Required task:
Find each line in the entries below that contains the string "está" and copy those lines. Case counts.

**** Provided entries ****

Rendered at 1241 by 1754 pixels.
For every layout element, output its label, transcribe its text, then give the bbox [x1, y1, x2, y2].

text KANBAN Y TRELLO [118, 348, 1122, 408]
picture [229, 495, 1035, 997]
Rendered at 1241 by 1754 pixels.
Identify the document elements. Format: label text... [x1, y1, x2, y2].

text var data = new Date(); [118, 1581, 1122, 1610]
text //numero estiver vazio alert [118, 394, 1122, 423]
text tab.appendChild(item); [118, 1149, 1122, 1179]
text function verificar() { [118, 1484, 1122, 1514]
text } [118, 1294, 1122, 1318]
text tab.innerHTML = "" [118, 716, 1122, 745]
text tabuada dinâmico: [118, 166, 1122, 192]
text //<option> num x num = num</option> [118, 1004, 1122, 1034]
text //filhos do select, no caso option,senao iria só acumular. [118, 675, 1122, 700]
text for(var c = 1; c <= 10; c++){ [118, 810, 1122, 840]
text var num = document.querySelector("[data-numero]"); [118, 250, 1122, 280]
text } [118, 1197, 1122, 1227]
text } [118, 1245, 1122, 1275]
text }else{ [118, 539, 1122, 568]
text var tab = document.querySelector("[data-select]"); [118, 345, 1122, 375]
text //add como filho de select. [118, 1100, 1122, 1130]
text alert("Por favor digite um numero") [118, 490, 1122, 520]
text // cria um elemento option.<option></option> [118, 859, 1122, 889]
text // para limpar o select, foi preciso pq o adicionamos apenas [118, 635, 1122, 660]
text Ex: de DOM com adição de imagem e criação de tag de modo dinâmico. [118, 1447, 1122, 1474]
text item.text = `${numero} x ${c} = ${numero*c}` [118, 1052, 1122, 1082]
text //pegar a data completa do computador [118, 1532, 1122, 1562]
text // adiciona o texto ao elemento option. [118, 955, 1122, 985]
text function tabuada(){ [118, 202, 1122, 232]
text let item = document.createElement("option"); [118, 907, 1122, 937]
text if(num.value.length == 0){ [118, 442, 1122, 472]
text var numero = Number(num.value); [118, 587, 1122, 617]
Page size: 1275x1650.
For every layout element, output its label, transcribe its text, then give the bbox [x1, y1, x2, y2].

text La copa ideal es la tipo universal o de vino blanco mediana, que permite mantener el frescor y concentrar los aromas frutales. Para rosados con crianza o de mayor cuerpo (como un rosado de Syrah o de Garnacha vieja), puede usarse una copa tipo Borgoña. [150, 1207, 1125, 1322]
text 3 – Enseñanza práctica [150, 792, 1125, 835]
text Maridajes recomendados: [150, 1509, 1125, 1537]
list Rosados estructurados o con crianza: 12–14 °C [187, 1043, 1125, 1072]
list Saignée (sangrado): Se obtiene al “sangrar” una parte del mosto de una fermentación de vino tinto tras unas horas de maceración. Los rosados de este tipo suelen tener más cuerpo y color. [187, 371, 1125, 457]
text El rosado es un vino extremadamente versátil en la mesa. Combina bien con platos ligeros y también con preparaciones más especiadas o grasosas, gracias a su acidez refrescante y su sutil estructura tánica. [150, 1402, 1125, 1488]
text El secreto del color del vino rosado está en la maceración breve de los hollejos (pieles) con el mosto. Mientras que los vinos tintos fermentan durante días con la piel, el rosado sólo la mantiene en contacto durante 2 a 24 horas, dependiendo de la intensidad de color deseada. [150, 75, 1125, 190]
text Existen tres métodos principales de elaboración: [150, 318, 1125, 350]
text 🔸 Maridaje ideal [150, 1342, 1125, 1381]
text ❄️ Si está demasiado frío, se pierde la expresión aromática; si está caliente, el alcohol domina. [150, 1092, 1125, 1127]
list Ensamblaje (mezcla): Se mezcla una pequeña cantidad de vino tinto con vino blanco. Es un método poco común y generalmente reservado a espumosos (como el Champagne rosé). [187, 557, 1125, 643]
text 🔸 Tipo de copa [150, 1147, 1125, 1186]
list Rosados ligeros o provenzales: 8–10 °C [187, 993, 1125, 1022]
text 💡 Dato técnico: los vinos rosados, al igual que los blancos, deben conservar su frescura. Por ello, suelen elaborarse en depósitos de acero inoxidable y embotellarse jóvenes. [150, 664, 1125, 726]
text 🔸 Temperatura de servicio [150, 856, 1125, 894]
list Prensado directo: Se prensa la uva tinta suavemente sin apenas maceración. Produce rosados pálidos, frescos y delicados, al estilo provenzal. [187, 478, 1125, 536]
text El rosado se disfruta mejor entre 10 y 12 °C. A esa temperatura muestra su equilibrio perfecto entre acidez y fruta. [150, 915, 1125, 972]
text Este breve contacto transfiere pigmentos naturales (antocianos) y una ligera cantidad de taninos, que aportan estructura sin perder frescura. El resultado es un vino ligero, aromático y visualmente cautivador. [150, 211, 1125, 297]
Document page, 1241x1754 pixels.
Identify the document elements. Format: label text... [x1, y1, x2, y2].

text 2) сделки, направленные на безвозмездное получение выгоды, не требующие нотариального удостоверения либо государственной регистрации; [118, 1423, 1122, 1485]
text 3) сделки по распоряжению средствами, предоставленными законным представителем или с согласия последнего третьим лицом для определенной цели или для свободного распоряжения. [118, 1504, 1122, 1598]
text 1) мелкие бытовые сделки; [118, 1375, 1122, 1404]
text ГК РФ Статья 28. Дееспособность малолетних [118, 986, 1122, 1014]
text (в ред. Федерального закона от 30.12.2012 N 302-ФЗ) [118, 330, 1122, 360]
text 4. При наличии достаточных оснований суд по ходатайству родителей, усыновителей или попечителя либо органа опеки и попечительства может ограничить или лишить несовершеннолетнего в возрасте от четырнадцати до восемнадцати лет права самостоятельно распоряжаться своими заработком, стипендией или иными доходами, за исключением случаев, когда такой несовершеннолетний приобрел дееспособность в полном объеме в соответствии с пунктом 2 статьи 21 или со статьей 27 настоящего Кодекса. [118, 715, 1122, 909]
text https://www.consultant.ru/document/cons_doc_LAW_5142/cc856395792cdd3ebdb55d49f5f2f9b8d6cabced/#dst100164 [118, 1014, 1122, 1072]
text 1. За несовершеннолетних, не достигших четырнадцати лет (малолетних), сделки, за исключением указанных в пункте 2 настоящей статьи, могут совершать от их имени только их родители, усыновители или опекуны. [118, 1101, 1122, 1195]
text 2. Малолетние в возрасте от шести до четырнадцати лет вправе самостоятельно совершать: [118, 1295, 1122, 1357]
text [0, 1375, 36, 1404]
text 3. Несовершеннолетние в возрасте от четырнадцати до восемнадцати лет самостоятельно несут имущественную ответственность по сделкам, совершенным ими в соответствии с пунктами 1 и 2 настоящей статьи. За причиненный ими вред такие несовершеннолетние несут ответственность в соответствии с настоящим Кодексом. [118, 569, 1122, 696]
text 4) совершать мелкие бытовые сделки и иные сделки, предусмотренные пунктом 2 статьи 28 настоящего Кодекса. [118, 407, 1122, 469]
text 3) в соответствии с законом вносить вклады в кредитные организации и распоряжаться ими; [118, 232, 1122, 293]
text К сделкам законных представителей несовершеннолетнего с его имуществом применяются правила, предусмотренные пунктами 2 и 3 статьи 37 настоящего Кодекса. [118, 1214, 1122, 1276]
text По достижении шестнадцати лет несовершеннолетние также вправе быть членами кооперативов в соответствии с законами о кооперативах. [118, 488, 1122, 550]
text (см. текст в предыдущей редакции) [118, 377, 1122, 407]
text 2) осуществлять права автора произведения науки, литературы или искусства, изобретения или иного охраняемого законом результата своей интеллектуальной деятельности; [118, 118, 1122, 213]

****

Result of the exercise:
text El secreto del color del vino rosado está en la maceración breve de los hollejos (pieles) con el mosto. Mientras que los vinos tintos fermentan durante días con la piel, el rosado sólo la mantiene en contacto durante 2 a 24 horas, dependiendo de la intensidad de color deseada. [150, 75, 1125, 190]
text ❄️ Si está demasiado frío, se pierde la expresión aromática; si está caliente, el alcohol domina. [150, 1092, 1125, 1127]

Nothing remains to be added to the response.